“Please allow us to return to our village.”
The four petite Indian women stood before their GFA leaders, ready to return to their village of ministry in Orissa state—and face possible death—all for the Gospel’s sake.
Orissa, where missionary Graham Staines and his two boys were burned to death in 1999, is known for having the worst record of violence from anti-Chrisian fundamentalists, with growing violence since the 1990s.
When 14 people came to Christ after the four women missionaries began sharing the Gospel, the threats and harassment began.
Then, just before they left to attend a regional GFA meeting, a gang of Hindu extremists confronted them with an ultimatum: If they returned to the village, their fate would be the same as that of the Staines family.

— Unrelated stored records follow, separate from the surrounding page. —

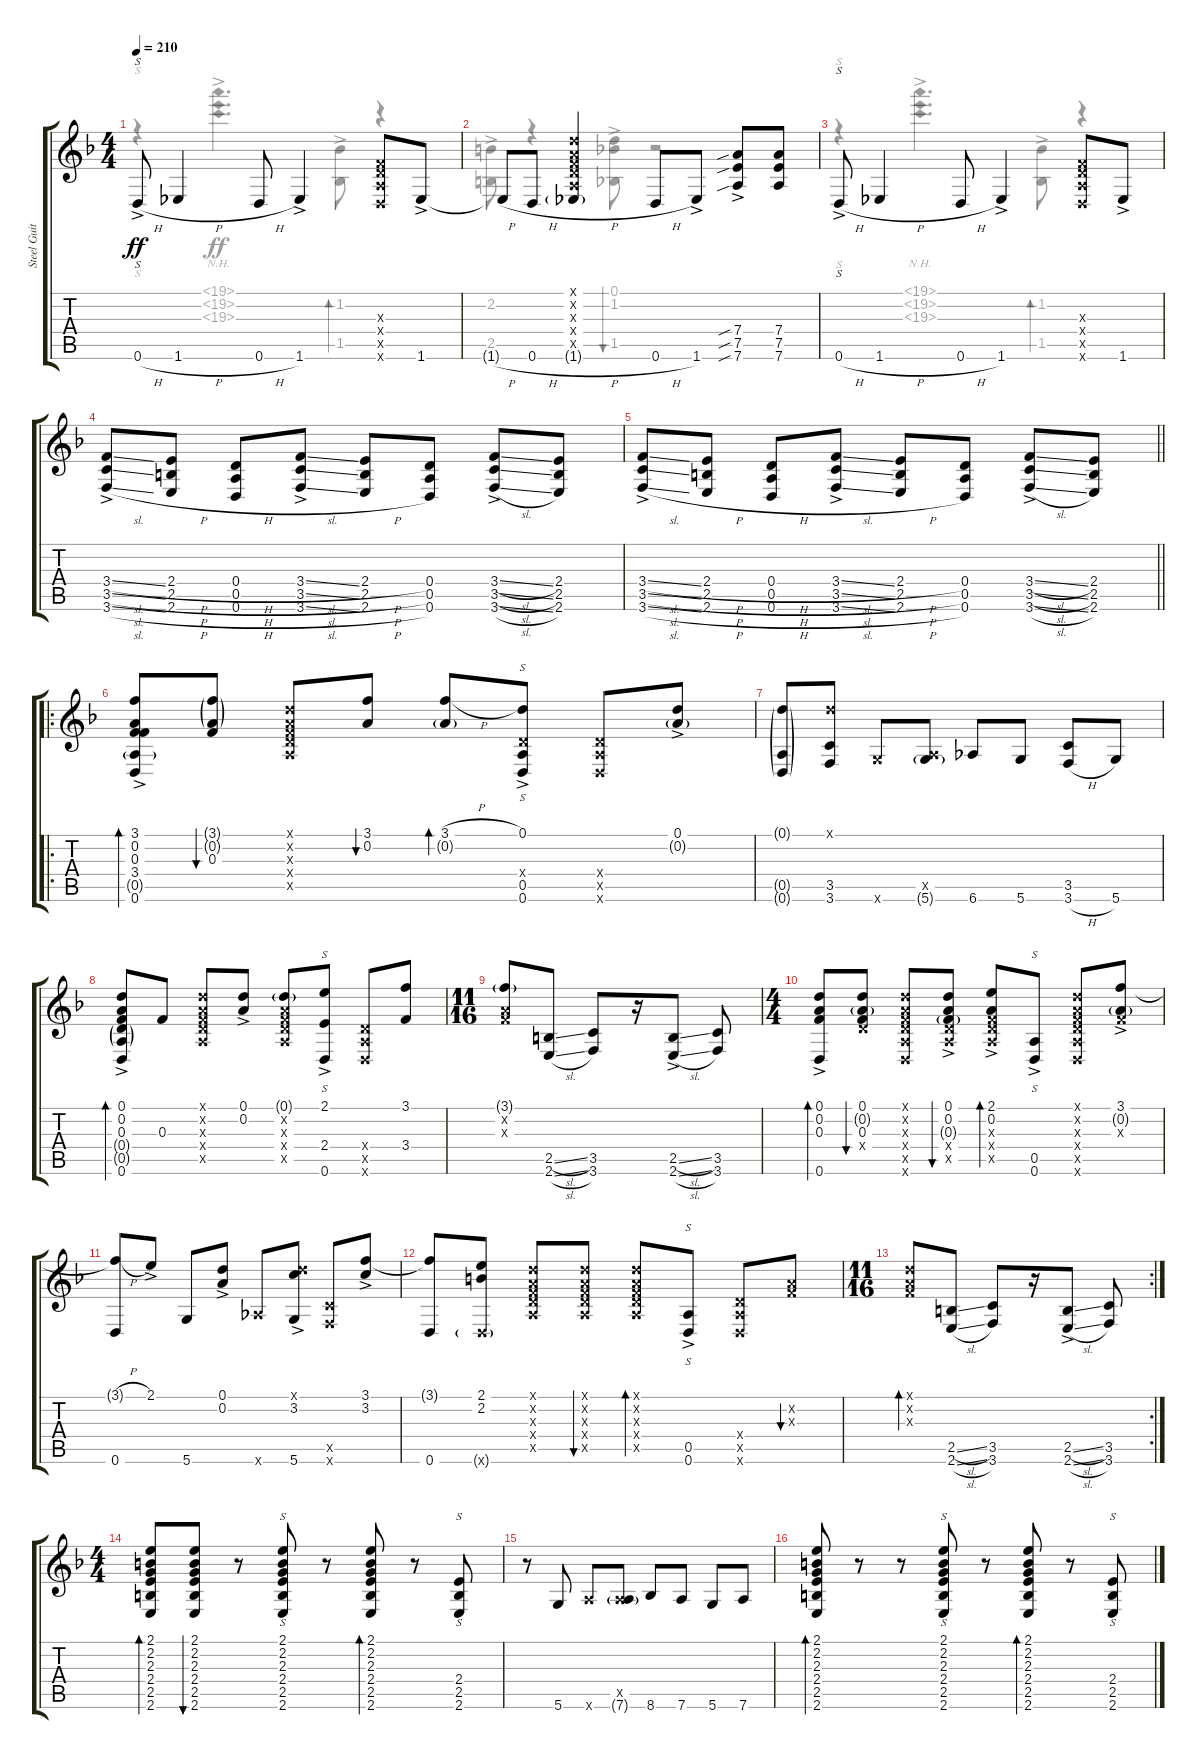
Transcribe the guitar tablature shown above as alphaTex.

\track ("Steel Guitar" "Steel Guit") {instrument acousticguitarsteel}
\staff {score tabs}
\tuning (D4 A3 F3 D3 A2 D2) {hide}
\voice
\ts (4 4)
\tempo 210
\clef g2
\ks dminor
0.6{h ac}.8{s dy ff} 1.6{h}.4 0.6{h}.8 1.6{ac}.4 (0.3{x} 0.4{x} 0.5{x} 0.6{x}).8 1.6{ac}.8 |
1.6{h t}.8 0.6{h}.8 (0.1{x} 0.2{x} 0.3{x} 0.4{x} 0.5{x} 1.6{h g}).4 0.6{h}.8 1.6{ac}.8 (7.4{sib ac} 7.5{sib} 7.6{sib}).8 (7.4 7.5 7.6).8 |
0.6{h ac}.8{s} 1.6{h}.4 0.6{h}.8 1.6{ac}.4 (0.3{x} 0.4{x} 0.5{x} 0.6{x}).8 1.6{ac}.8 |
(3.4{sl} 3.5{sl} 3.6{sl ac}).8 (2.4{h} 2.5{h} 2.6{h}).8 (0.4{h} 0.5{h} 0.6{h}).8 (3.4{sl} 3.5{sl} 3.6{sl ac}).8 (2.4{h} 2.5{h} 2.6{h}).8 (0.4 0.5 0.6).8 (3.4{sl} 3.5{sl} 3.6{sl ac}).8 (2.4 2.5 2.6).8 |
\barLineRight lightlight
(3.4{sl} 3.5{sl} 3.6{sl ac}).8 (2.4{h} 2.5{h} 2.6{h}).8 (0.4{h} 0.5{h} 0.6{h}).8 (3.4{sl} 3.5{sl} 3.6{sl ac}).8 (2.4{h} 2.5{h} 2.6{h}).8 (0.4 0.5 0.6).8 (3.4{sl} 3.5{sl} 3.6{sl ac}).8 (2.4 2.5 2.6).8 |
\ro
(3.1{ac} 0.2 0.3 3.4 0.5{g} 0.6{ac}).8{bd 30} (3.1{g} 0.2{g} 0.3).8{bu 30} (0.1{x} 0.2{x} 0.3{x} 0.4{x} 0.5{x}).8 (3.1 0.2).8{bu 30} (3.1{h} 0.2{g}).8{bd 30} (0.1{ac} 0.4{x} 0.5{ac} 0.6).8{s} (0.4{x} 0.5{x} 0.6{x}).8 (0.1{ac} 0.2{g}).8 |
(0.1{g} 0.5{g} 0.6{g}).8 (0.1{x} 3.5 3.6).8 5.6{x}.8 (0.5{x} 5.6{g}).8 6.6.8 5.6.8 (3.5 3.6{h}).8 5.6.8 |
(0.1{ac} 0.2 0.3 0.4{g} 0.5{g} 0.6).8{bd 30} 0.3.8 (0.1{x} 0.2{x} 0.3{x} 0.4{x} 0.5{x}).8 (0.1{ac} 0.2).8 (0.1{g} 0.2{x} 0.3{x} 0.4{x} 0.5{x}).8 (2.1{ac} 2.4{ac} 0.6).8{s} (0.4{x} 0.5{x} 0.6{x}).8 (3.1 3.4).8 |
\ts (11 16)
(3.1{g} 0.2{x} 0.3{x}).8 (2.5{sl} 2.6{sl}).8 (3.5 3.6).8 r.16 (2.5{sl ac} 2.6{sl ac}).8 (3.5 3.6).8 |
\ts (4 4)
(0.1{ac} 0.2 0.3 0.6{ac}).8{bd 30} (0.1 0.2{g} 0.3 0.4{x}).8{bu 30} (0.1{x} 0.2{x} 0.3{x} 0.4{x} 0.5{x} 0.6{x}).8 (0.1{ac} 0.2 0.3{g} 0.4{x} 0.5{x}).8{bu 30} (2.1{ac} 0.2 0.3{x} 0.4{x} 0.5{x}).8{bd 30} (0.5 0.6{ac}).8{s} (0.1{x} 0.2{x} 0.3{x} 0.4{x} 0.5{x} 0.6{x}).8 (3.1{ac} 0.2{g} 0.3{x}).8 |
(3.1{h t} 0.6).8 2.1{ac}.8 5.6.8 (0.1{ac} 0.2).8 6.6{x}.8 (0.1{x} 3.2{ac} 5.6).8 (3.5{x} 3.6{x}).8 (3.1{ac} 3.2).8 |
(3.1{t} 0.6).8 (2.1 2.2 0.6{g x}).8 (0.1{x} 0.2{x} 0.3{x} 0.4{x} 0.5{x}).8 (0.1{x} 0.2{x} 0.3{x} 0.4{x} 0.5{x}).8{bu 30} (0.1{x} 0.2{x} 0.3{x} 0.4{x} 0.5{x}).8{bd 30} (0.5 0.6{ac}).8{s} (0.4{x} 0.5{x} 0.6{x}).8 (0.2{x} 0.3{x}).8{bu 30} |
\rc 2
\ts (11 16)
(0.1{x} 0.2{x} 0.3{x}).8{bd 30} (2.5{sl} 2.6{sl}).8 (3.5 3.6).8 r.16 (2.5{sl ac} 2.6{sl ac}).8 (3.5 3.6).8 |
\ts (4 4)
(2.1 2.2 2.3 2.4 2.5 2.6).8{bd 30} (2.1 2.2 2.3 2.4 2.5 2.6).8{bu 30} r.8 (2.1 2.2 2.3 2.4 2.5 2.6).8{s} r.8 (2.1 2.2 2.3 2.4 2.5 2.6).8{bd 30} r.8 (2.4 2.5 2.6).8{s} |
r.8 5.6.8 7.6{x}.8 (0.5{x} 7.6{g}).8 8.6.8 7.6.8 5.6.8 7.6.8 |
(2.1 2.2 2.3 2.4 2.5 2.6).8{bd 30} r.8 r.8 (2.1 2.2 2.3 2.4 2.5 2.6).8{s} r.8 (2.1 2.2 2.3 2.4 2.5 2.6).8{bd 30} r.8 (2.4 2.5 2.6).8{s}
\voice
\clef g2
\ottava regular
\simile none
\ks dminor
r.4{s dy ff} (19.1{nh ac} 19.2{nh ac} 19.3{nh ac}).4{d} (1.2{ac} 1.5{ac}).8{bd 30} r.4 |
(2.2{ac} 2.5{ac}).8 r.4 (0.1 1.2{ac} 1.5{ac}).8{bu 30} r.2 |
r.4{s} (19.1{nh ac} 19.2{nh ac} 19.3{nh ac}).4{d} (1.2{ac} 1.5{ac}).8{bd 30} r.4 |
|
\barLineRight lightlight
|
|
|
|
|
|
|
|
|
|
|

Yet the four felt the Lord leading them back to that same community.
Some encouraged the women not to risk their lives, but despite the threat of death, they decided to return.
“We have been praying about it,” they replied with determination. “We are the ones who led all these people to the Lord. If we run away, what will they think?”
“We know it can happen,” they acknowledged. “We are scared, but the love of Jesus is able to overcome all our fears.”
Since their return, a pastor and two students in that same community have been severely beaten by extremists. The pastor and his family were forced to immediately leave the village. The four women have been able to remain in their rented home due to the kindness of their landlord, and they continue to openly share the Gospel.
Please pray that the Lord will watch over these ladies while they boldly declare their faith. Pray also for the salvation of many souls in this village, including their persecutors.